A Quiet Man Made Noisy HeadlinesHerbert Greenwood, the quiet man, made loud headlines yesterday.
He announced his resignation from the Los Angeles Police Commission, and in the same breath, accused this city's police department and its chief, William Parker, of some very unbecoming attitudes and behavior.
It was a big story.
But a story with equal impact is the one behind why Greenwood did it.
It was as out of character for him to sound off as it would be for George Jessel to turn down an offer to serve as toastmaster.
For a lot of years, Greenwood's been connected in one way or another with public service.
No matter what the assignment, he did it the best way he knew how: by working hard with an undramatic diligence and an unsensational dedication.
He disliked public controversy and shunned publicity. He almost made a career of staying in the background, of being an uncontroversial figure.
He did it, plus the jobs he undertook to do, with high record of success.
This, undoubtedly, was an important factor in Mayor Poulson's choice of Greenwood as a police commissioner six years ago.
Greenwood, being a Negro, would give the board "balance." And he had the kind of personality to smooth over, rather than fire up, any problems between the Negro community and the police.
This, I'm told, he accomplished very well for quite a while. He considered it strictly a secondary duty -- his main job being to represent all of the people of Los Angeles.
Eventually, however, the Negro press began playing up incidents of alleged police brutality and prejudice. They screamed for action.
And when no action came, one of the papers in particular aimed its guns at Greenwood. In vicious attacks, he was called practically every name in the book.
Badly neglecting his private law practice, the commissioner set out to investigate the charges against the police.
But here, he ran into one problem after another. He wasn't satisfied himself with the way the police were investigating the allegations.
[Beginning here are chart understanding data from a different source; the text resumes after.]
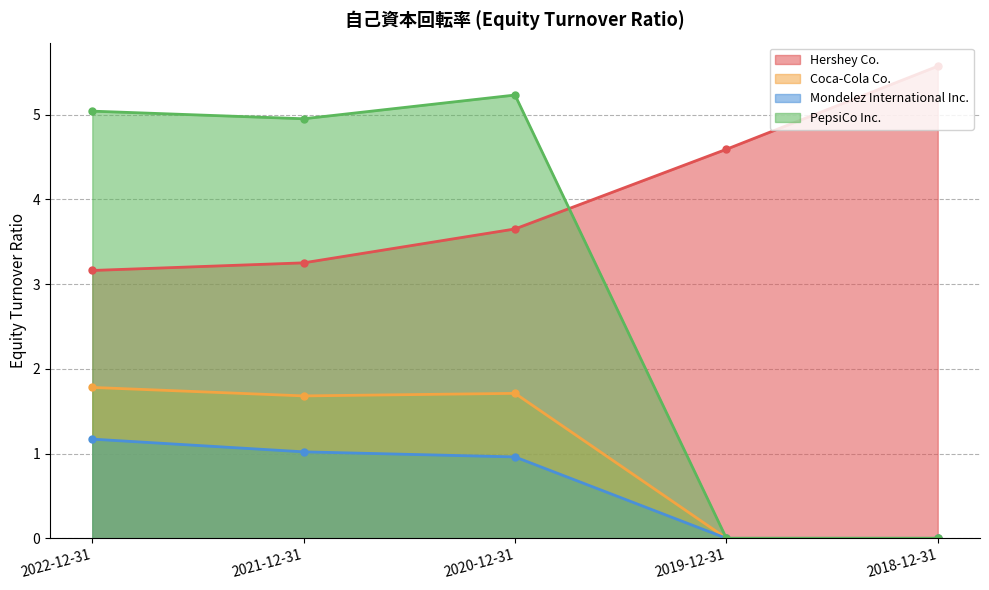

Count the number of data series in this chart.

4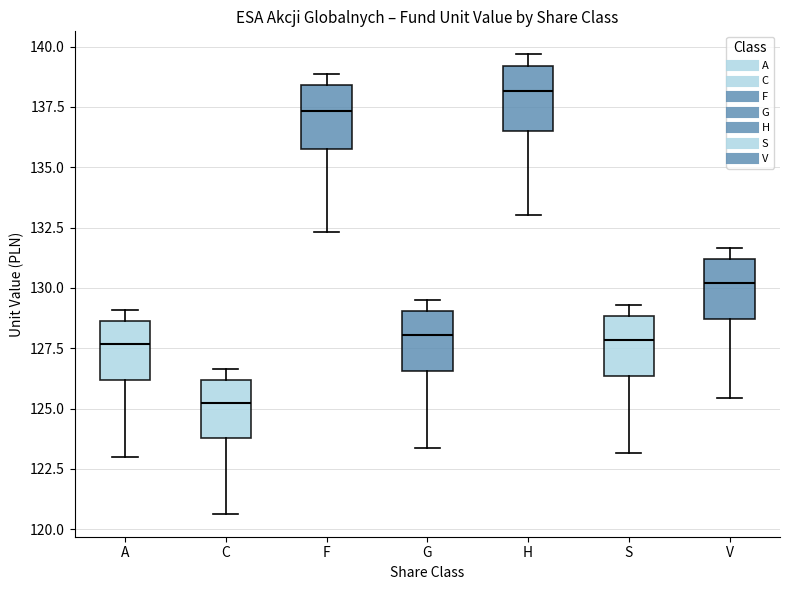

Where does the median line of the box for C sit on the y-axis? The values are not printed on the chart, so give them approximately, as read against the axis.

125.0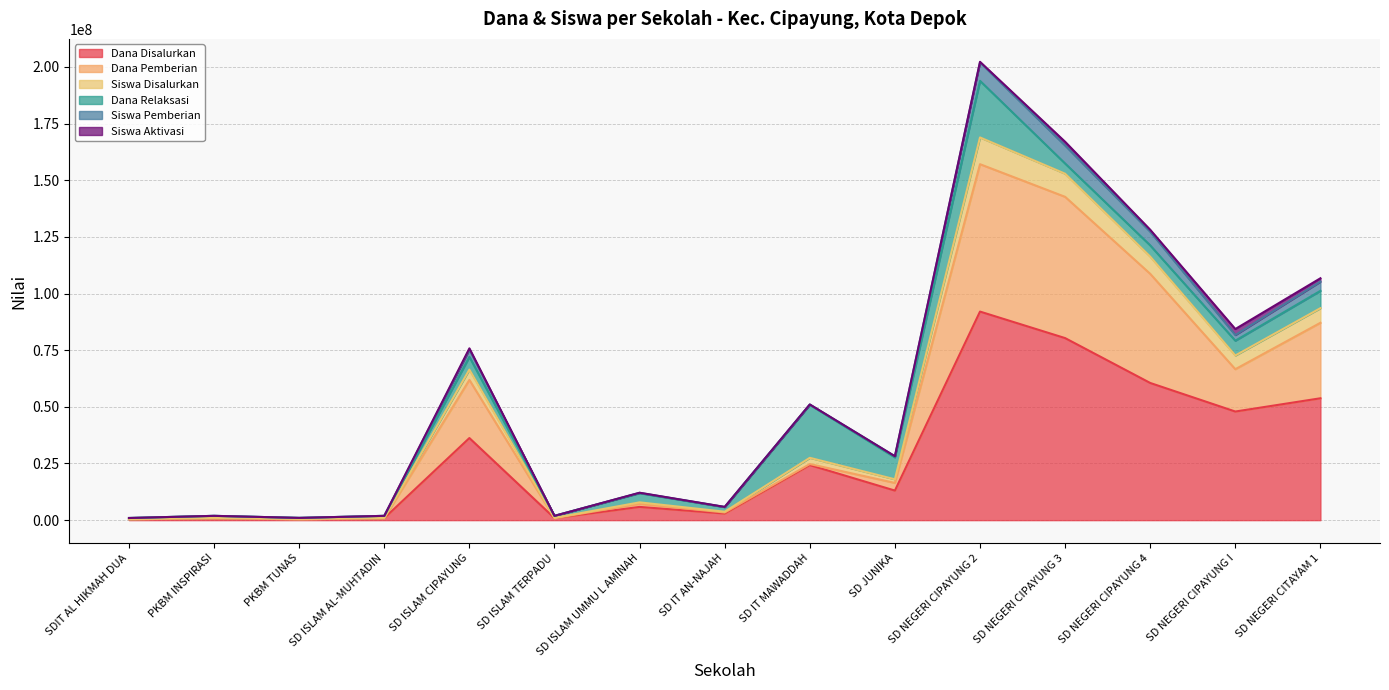

Rank the categories by Dana Pemberian value from lowest to highest.

SDIT AL HIKMAH DUA, PKBM TUNAS, PKBM INSPIRASI, SD ISLAM AL-MUHTADIN, SD ISLAM TERPADU, SD IT AN-NAJAH, SD ISLAM UMMU L AMINAH, SD JUNIKA, SD IT MAWADDAH, SD ISLAM CIPAYUNG, SD NEGERI CIPAYUNG I, SD NEGERI CITAYAM 1, SD NEGERI CIPAYUNG 4, SD NEGERI CIPAYUNG 3, SD NEGERI CIPAYUNG 2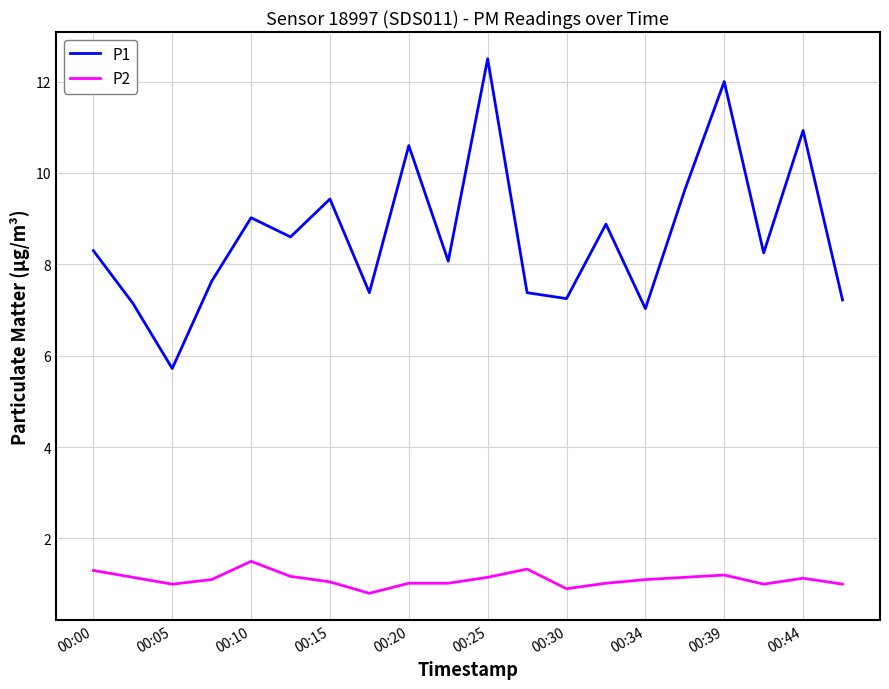

What is the sum of all P1 values?

173.0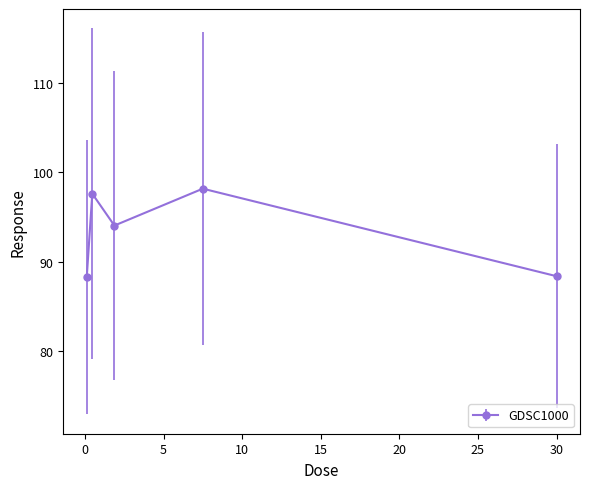

What is the sum of all values?

466.5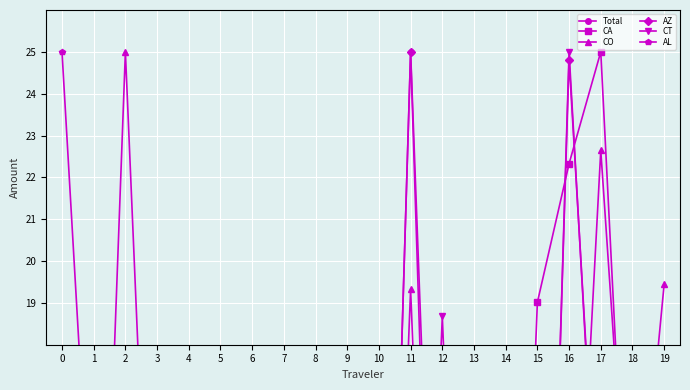

Count the number of data series in this chart.

6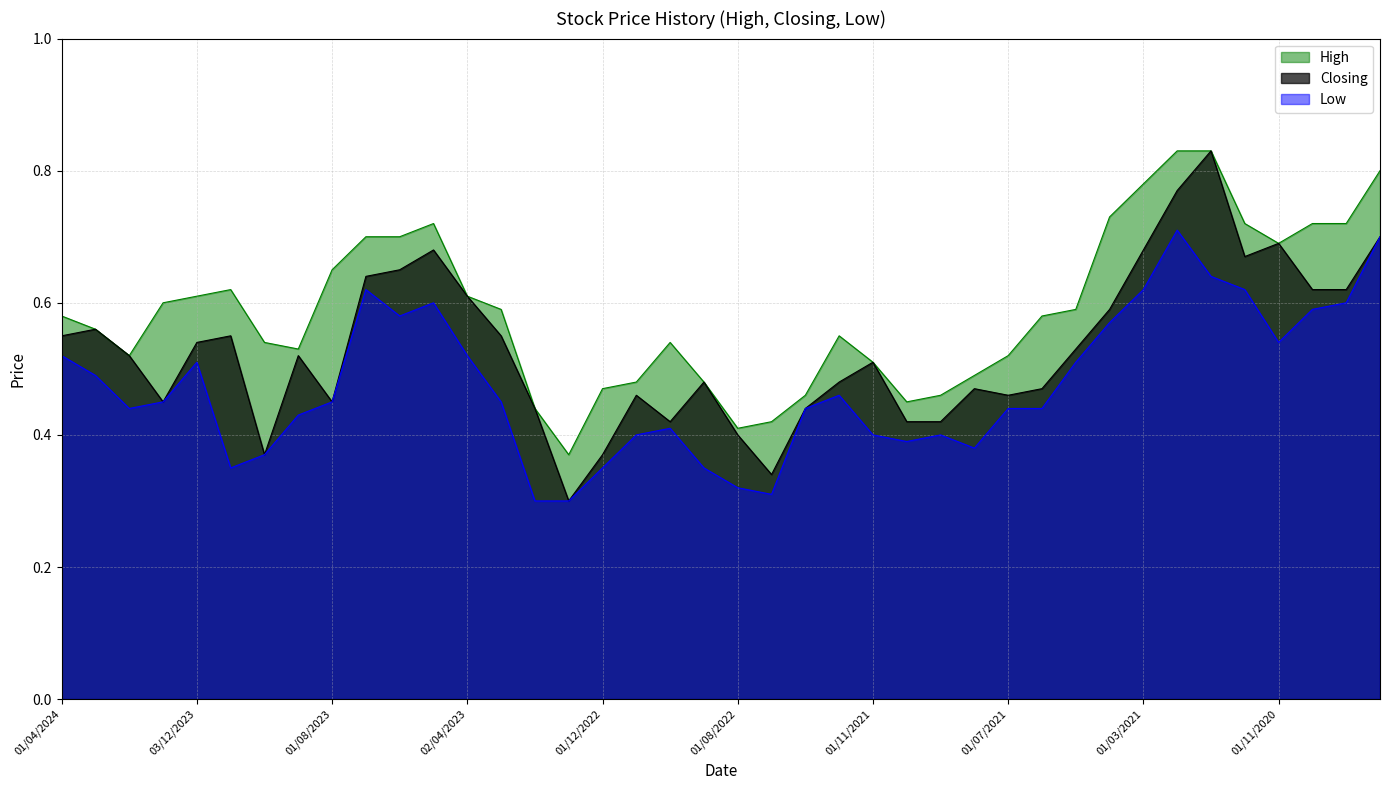

What is the minimum value shown in the chart?

0.3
Some of the police reports, he felt, were deliberately slanted to protect the involved officers.
Sometimes, he said, he was just plain refused access to certain information. And other times, he had reason to believe, files were "thinned out" before he got them.
There was a situation a few months ago where colored office girls were being accosted regularly by Caucasian Don Juans. His own daughter was among the victims.
But when some Negro community leaders met with the police to request action, they were reportedly politely informed, "We're not going around rousting anybody."
Greenwood was conscientious in checking out many complaints against the police, not all of them involving Negroes. His conclusion was that it's just impossible to expect a police officer to do an unbiased job investigating another police officer.
Apparently, Greenwood worked his way into the position of being the police commission "rebel" -- the man who wasn't willing to back Chief Parker on every issue solely because Parker was chief.
He wanted answers, explanations -- but he didn't get them.
Herbert Greenwood Spoke
So he decided to get out.
He could go gracefully, he knew. Resign without a reason.
That way, he would save embarrassment for himself, his friends, his family. He could keep his reputation as the quiet man.
But instead, Herbert Greenwood spoke.
Already under attack in his own community for "doing nothing," he added to his woes by firing the indignation of the police department for "doing something."
Herbert Greenwood, today is a disenchanted man.